Washington. January 26, 1861. pp. on a folded folio sheet. Old folds, top edge of leaf gilt. Very good plus. Item #WRCAM57853
An insightful letter from the well-informed Postmaster to the United States House of Representatives, Josiah M. Lucas, written in the midst of the “secession winter” of 1861, describing the mood in the U.S. House and the political pressures on his native state of Maryland. Lucas’ analysis and reportage are well-informed and opinionated, and he expresses a mixture of hope and pessimism about the future.

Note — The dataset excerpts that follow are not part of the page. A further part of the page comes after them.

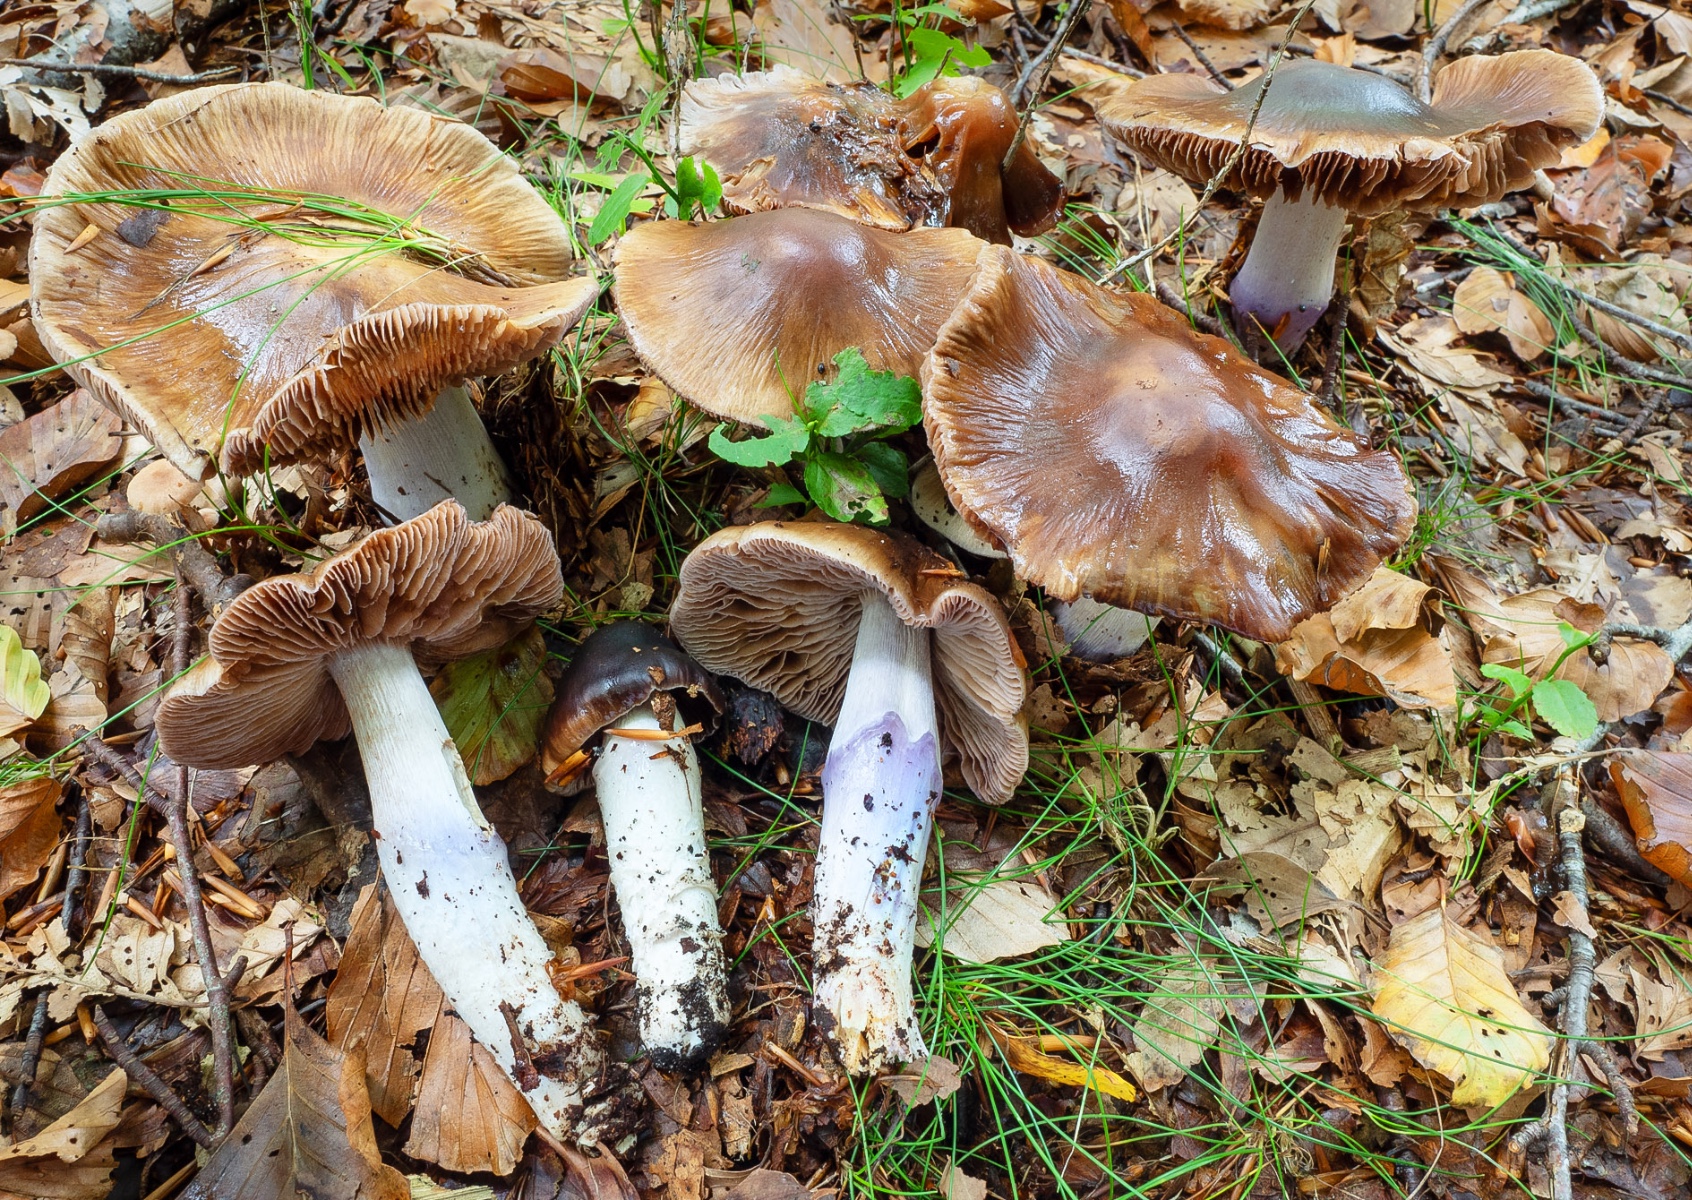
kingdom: Fungi
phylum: Basidiomycota
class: Agaricomycetes
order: Agaricales
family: Cortinariaceae
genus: Cortinarius
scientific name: Cortinarius elatior
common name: høj slørhat
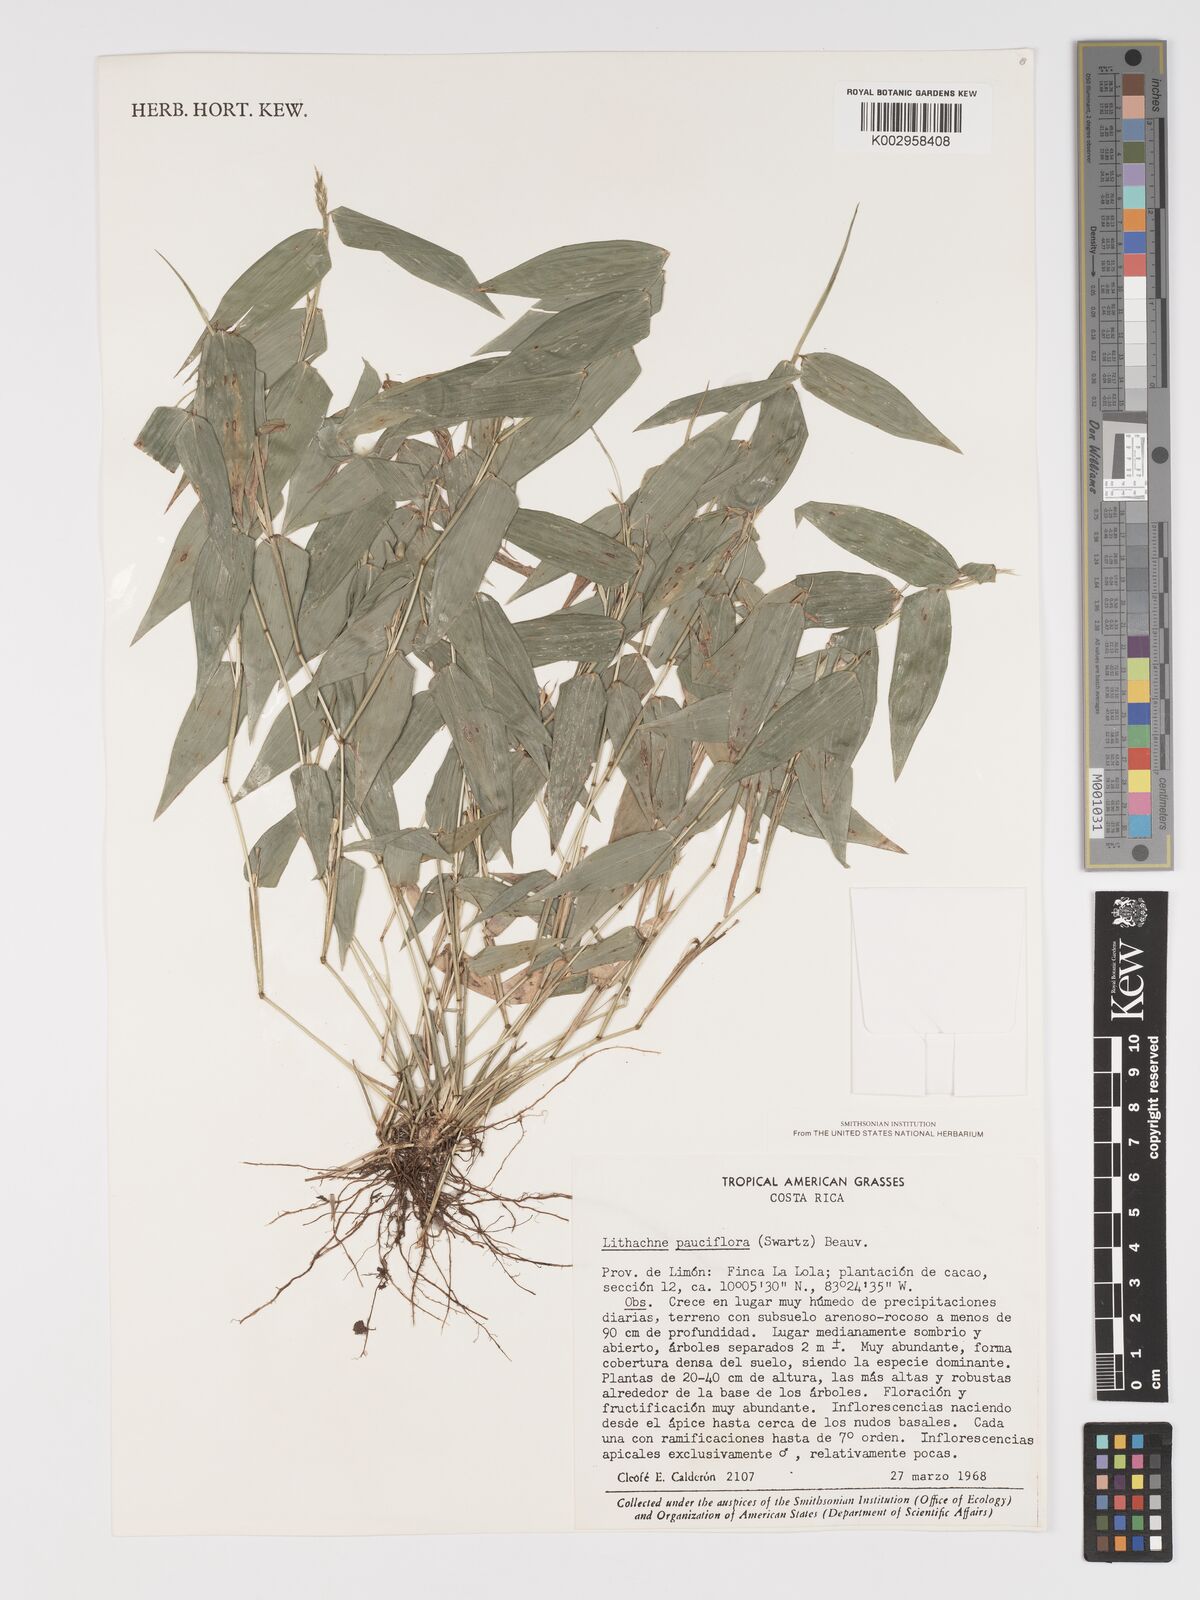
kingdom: Plantae
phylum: Tracheophyta
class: Liliopsida
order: Poales
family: Poaceae
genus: Lithachne
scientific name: Lithachne pauciflora
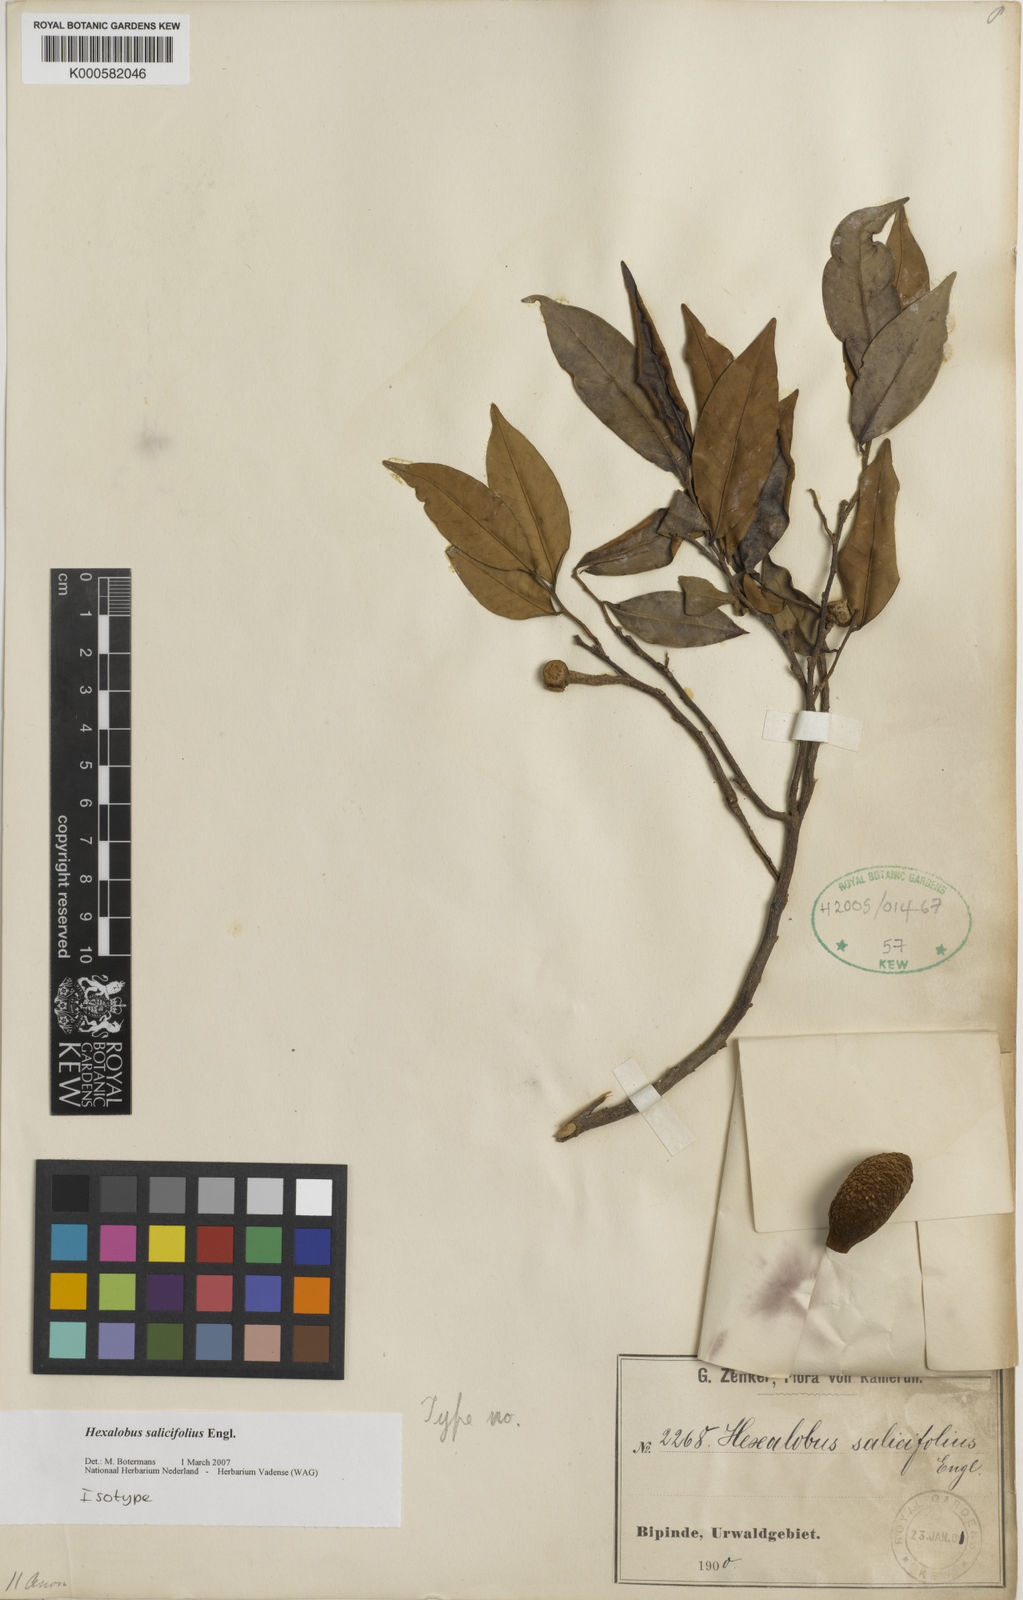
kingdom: Plantae
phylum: Tracheophyta
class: Magnoliopsida
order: Magnoliales
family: Annonaceae
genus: Hexalobus
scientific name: Hexalobus salicifolius
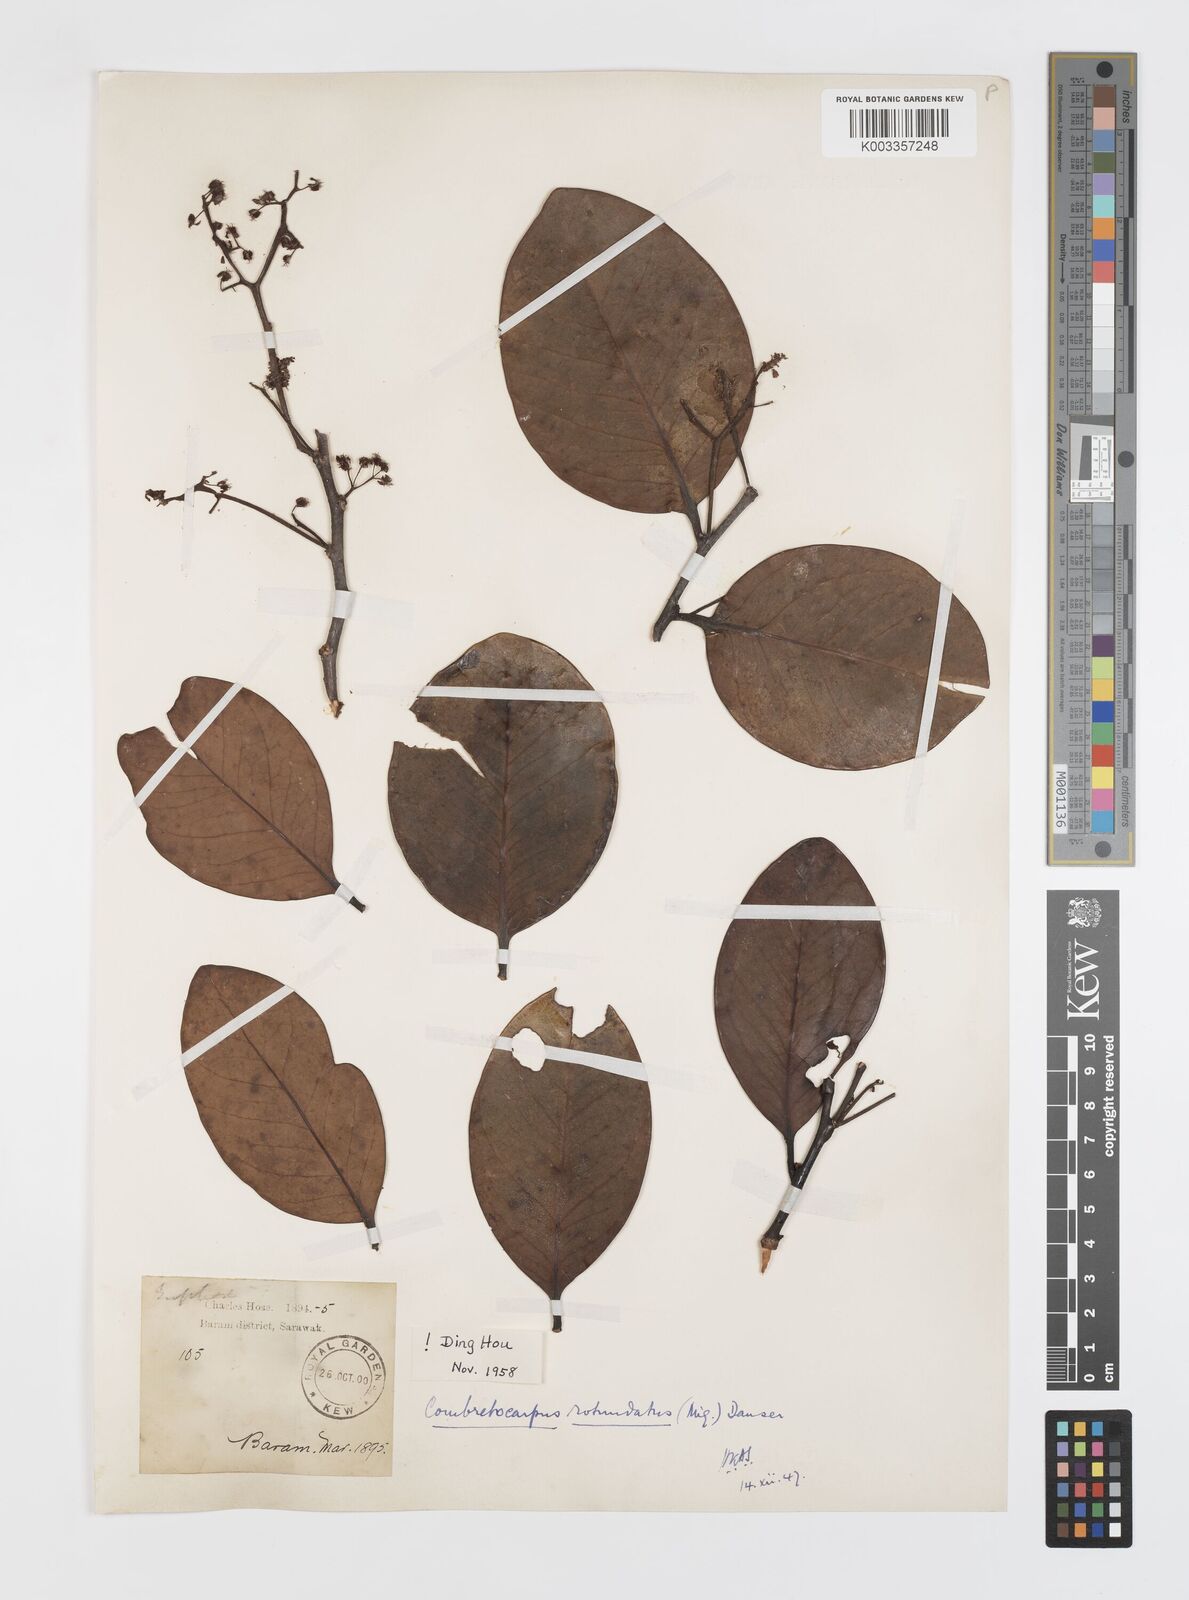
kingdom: Plantae
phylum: Tracheophyta
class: Magnoliopsida
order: Cucurbitales
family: Anisophylleaceae
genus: Combretocarpus
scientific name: Combretocarpus rotundatus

This letter was sent from Lucas to his old friend and Illinois Secretary of State Ozias Hatch. Josiah Lucas was born in Maryland, though he moved to Illinois as a young man in 1830. In Illinois he became a Whig (and later Republican) newspaper man, and became acquainted with other Illinois Republicans including Hatch and, of course, Abraham Lincoln. He held various local positions in Illinois and Washington D.C. before becoming Postmaster to the United States House of Representatives. At the outbreak of the Civil War, he entered military service and distinguished himself in the Subsistence Department, eventually becoming a breveted Major. In this letter, Lucas shares his considerable inside congressional knowledge, which he himself reckons as "better than any ten senators or representatives," with his old friend Hatch:
"Things political, as you must be aware, are altogether out of joint, and, as I view them, are becoming intensified every hour. Yet we have men amongst us, good Republicans too, who, like the man in the flood, when up to his chin in water, swore, as is said that he didn't think it was much of a shower....They are standing in the midst of a revolution with folded arms, upon a baseless punctilio, when the very ground beneath them is crumbling away. They talk learnedly about the unconstitutionality of secession &c. &c. when he sees the secession of state after state and the withdrawal of members. They talk about coercion when the rebels tell them ‘to come on’....I think this coercion business little better than gasconade, for how is it possible for one half the Union to coerce the other?...We have expostulated with the retiring members about the wounds they were inflicting upon the country, but it is like telling the Sun to reverse his course. There is no mistaking the fact - revolution rules the hour and is daily gathering strength, and even the noble Hicks, the hero Gov. of my native state, and by whose side and under whose eye I was raised, may give way under the terrible pressure now bearing upon him. Maryland is now the 'key to the arch,’ and, should her Governor give way, the first move in that state will be to declare martial law over all highways and by ways through the state. The conflict in Maryland between the Union and revolutionary sentiment is under the lead of Hicks on the one side and Locofocos as a general thing is about an even balance, both sides doing all they can. I am doing all I can with my relative friends. To change the subject.”
An important “inside the House” perspective on the roiling tensions of the Secession Winter, from a border state native with strong ties to Illinois, as well as an insider who was nonetheless not a politician.